I have always wanted a child of my own, I have been told numerous times over the years by many people that I would be an awesome mother….. that only makes my heart sink even more…. I realized over the last 3 years, even with a very supportive and loving partner who has committed to me to live a life together, that until I am financially secure and comfortable, I cannot bring a child into this world….because until then, I will not be able to support and spoil my child the way he or she needs to be taken care of, the way I know I would spoil my child. I want to give my child everything of the best and anything that will support his or her well-being and conscious growth, and I have not been, nor am I now in a position to do so. Personally, I think it would be too selfish of me to bring a child into this world that I cannot support financially. I never want my child to lack or to struggle for anything because of my circumstances. It’s just not something I can do, it would break my heart to see my child suffer.
Many have suggested I have a child before the body clock finally stops ticking, (and it’s ticking away), and be assured that my Mother can help me when I need to work. Firstly, my Mom has had her time raising 3 children, has had her time working, this is her time to enjoy her life of retirement and to relax. It’s not right for me to expect her to take care of my child while I work to support my family life. Secondly, my mom is not the grandmother type. I know this and so does she.
I have spent many a meditation practice in tears trying to understand why that dream I had to have children by thirty did not happen when I do love children. Why do you want a child….? I’ve been asked so often…. Because a child can give you the kind of unconditional love that no other human being can give you in this lifetime, because it is a bond like no other.. Because I have that love to give.
With my Yoga journey and sitting on the mat in stillness, I’ve come to slowly heal my broken heart with the acceptance that not having my own children may not be God’s plan me, that it is not part of the motherly love purpose I have to give. The healing gifts of Yoga and meditation have helped me to accept that if I cannot give my nurturing love to my own daughter or son, then my purpose is to give it fully to others. I can offer my nurturing and my love to those I serve, not just in my personal life, but those I serve when I teach.
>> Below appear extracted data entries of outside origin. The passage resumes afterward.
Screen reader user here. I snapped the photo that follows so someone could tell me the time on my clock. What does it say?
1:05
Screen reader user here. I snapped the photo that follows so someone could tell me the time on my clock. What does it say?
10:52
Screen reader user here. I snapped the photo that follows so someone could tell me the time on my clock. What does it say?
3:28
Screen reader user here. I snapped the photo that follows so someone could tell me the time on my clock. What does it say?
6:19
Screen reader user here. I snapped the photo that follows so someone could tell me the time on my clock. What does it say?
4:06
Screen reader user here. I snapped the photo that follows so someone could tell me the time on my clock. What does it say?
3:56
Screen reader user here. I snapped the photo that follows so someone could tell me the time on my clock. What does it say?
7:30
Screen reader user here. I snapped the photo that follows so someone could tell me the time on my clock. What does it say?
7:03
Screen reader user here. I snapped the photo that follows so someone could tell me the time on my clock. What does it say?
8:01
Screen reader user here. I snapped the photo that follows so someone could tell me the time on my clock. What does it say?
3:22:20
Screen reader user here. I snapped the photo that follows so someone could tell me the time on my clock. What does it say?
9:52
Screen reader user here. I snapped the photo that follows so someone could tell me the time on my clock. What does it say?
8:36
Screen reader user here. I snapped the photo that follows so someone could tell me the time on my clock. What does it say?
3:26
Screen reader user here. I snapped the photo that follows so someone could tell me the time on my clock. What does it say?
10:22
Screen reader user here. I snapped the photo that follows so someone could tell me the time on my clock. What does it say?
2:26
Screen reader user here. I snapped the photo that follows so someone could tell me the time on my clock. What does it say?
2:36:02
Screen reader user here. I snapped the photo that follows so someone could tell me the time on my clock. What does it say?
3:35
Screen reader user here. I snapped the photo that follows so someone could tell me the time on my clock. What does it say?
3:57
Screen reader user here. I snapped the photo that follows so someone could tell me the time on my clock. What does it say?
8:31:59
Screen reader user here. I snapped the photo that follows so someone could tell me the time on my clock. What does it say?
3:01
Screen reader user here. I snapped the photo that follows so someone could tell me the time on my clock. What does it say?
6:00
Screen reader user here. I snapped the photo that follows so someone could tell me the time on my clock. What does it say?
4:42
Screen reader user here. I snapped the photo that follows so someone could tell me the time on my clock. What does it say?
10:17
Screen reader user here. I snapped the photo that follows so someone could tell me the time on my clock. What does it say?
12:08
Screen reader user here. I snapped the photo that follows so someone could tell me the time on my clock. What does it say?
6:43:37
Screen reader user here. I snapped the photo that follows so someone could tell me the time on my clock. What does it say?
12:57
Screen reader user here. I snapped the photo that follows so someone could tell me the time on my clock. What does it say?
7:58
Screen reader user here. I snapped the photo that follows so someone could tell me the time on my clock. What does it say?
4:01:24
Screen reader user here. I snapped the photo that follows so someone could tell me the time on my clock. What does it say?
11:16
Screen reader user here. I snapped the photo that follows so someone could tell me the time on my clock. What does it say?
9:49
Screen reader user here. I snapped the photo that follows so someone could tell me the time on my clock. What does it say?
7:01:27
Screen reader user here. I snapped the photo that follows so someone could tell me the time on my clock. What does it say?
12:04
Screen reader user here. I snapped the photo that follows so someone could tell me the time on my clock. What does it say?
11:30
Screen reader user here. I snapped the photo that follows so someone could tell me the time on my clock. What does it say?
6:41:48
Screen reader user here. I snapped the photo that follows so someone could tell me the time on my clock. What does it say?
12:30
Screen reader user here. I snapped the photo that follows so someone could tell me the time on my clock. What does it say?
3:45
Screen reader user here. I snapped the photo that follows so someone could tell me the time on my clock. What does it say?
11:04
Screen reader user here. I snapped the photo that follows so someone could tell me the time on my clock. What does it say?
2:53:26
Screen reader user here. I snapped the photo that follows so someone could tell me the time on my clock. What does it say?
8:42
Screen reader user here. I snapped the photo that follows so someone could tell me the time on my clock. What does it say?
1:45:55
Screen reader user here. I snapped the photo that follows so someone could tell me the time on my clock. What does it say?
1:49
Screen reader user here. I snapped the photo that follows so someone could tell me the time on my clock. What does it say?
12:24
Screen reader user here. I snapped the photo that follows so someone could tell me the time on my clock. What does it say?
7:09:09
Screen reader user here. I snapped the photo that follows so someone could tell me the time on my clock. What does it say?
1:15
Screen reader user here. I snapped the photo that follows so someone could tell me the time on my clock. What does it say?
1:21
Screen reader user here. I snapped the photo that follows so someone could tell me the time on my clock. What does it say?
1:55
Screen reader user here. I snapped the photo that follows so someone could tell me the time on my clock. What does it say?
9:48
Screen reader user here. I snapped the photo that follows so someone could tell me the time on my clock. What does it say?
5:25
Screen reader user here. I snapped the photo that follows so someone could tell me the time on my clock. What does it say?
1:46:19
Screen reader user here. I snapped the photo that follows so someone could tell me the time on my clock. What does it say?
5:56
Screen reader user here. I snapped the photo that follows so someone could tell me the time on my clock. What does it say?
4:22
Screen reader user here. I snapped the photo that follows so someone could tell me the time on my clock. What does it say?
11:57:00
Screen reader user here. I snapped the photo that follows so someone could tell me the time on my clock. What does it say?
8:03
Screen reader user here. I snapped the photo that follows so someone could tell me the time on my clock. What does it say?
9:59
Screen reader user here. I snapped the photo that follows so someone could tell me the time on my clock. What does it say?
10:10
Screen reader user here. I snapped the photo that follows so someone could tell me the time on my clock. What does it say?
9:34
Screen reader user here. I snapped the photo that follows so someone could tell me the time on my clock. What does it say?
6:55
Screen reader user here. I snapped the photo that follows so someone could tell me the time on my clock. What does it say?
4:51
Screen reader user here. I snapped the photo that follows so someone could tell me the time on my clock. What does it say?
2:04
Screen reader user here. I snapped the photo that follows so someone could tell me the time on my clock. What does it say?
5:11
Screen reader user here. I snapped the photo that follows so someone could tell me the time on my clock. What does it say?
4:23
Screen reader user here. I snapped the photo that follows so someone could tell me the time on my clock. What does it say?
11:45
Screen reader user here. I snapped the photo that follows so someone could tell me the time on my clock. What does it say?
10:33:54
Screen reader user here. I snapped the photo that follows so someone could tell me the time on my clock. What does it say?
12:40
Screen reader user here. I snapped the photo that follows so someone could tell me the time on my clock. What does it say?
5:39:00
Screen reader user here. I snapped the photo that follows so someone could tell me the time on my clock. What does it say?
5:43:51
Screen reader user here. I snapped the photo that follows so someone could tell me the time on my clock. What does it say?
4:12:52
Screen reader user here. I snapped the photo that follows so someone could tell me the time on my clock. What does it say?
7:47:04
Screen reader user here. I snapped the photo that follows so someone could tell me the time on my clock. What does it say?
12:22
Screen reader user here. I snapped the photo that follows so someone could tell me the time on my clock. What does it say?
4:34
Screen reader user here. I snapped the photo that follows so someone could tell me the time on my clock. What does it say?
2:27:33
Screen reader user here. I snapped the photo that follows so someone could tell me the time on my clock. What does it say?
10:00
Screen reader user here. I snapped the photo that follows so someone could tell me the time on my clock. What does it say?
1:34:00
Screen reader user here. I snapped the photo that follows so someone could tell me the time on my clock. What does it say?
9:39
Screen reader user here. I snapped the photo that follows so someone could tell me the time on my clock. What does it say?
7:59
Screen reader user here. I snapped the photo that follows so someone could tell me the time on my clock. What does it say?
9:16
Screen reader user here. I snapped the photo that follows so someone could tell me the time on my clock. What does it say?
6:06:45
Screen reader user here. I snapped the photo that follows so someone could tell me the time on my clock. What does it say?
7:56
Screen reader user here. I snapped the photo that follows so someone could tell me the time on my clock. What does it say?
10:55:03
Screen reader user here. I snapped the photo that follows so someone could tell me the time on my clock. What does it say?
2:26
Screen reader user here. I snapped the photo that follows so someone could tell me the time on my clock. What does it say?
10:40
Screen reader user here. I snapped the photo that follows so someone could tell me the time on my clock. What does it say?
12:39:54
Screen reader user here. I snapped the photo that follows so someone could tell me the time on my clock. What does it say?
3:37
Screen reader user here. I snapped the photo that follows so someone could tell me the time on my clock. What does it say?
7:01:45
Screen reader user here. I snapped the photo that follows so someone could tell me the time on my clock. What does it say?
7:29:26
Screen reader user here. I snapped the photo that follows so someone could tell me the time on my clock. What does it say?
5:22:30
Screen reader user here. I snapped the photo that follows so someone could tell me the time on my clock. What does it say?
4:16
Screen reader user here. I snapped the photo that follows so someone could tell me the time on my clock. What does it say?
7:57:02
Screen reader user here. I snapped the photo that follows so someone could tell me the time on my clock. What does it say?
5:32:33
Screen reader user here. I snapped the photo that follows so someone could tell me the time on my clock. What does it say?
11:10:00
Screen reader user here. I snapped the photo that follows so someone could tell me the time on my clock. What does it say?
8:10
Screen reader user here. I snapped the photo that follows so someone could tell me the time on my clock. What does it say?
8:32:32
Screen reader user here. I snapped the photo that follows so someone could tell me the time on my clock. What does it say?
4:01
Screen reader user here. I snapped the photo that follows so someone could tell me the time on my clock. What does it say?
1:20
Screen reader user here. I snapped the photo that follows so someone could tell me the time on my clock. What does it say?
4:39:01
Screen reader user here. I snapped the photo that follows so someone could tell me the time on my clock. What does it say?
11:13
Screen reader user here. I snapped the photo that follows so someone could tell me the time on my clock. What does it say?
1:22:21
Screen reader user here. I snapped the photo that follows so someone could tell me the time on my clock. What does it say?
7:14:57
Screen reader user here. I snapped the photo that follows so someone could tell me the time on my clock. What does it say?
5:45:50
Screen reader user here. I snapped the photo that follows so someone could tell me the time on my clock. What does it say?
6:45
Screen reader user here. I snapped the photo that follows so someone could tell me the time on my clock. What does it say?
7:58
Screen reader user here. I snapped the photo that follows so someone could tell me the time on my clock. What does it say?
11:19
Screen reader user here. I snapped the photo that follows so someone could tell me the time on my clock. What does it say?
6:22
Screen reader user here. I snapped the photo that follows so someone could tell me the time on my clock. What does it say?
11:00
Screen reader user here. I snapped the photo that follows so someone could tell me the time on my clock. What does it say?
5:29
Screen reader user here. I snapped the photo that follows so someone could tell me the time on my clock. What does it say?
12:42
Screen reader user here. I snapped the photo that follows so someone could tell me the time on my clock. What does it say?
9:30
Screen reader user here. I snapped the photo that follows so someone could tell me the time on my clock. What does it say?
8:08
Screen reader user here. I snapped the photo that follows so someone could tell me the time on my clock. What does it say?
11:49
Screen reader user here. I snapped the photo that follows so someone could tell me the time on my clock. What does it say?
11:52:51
I’m not going to lie to you…. It still hurts when I see a baby, when a see a toddler smile at me, when I hear how friends speak of their children and how there is nothing like it in the world. To those of you who are quick to judge women of a certain age who don’t have children, please remember, there is always another side to the story.
I have been gifted with the acceptance and love of my partner’s two daughters for which I am so grateful. I can freely give them my love and feel part of a family….part of God’s plan after all.
I sit and work at my 3 – 5 year vision and plan for my life knowing that will lead me to 50 and there will be no turning back to have children. I will sit in meditation seeking guidance, healing and assistance to not have regrets, to not be bitter, to stay in love and in flow with my purpose. I will ask my Yoga and meditation practice for further healing and to expand my heart ever more with love that I can share on and off the mat. Without Yoga and my meditation practice, I not only would have been very broken, but also, not able to accept and to move one.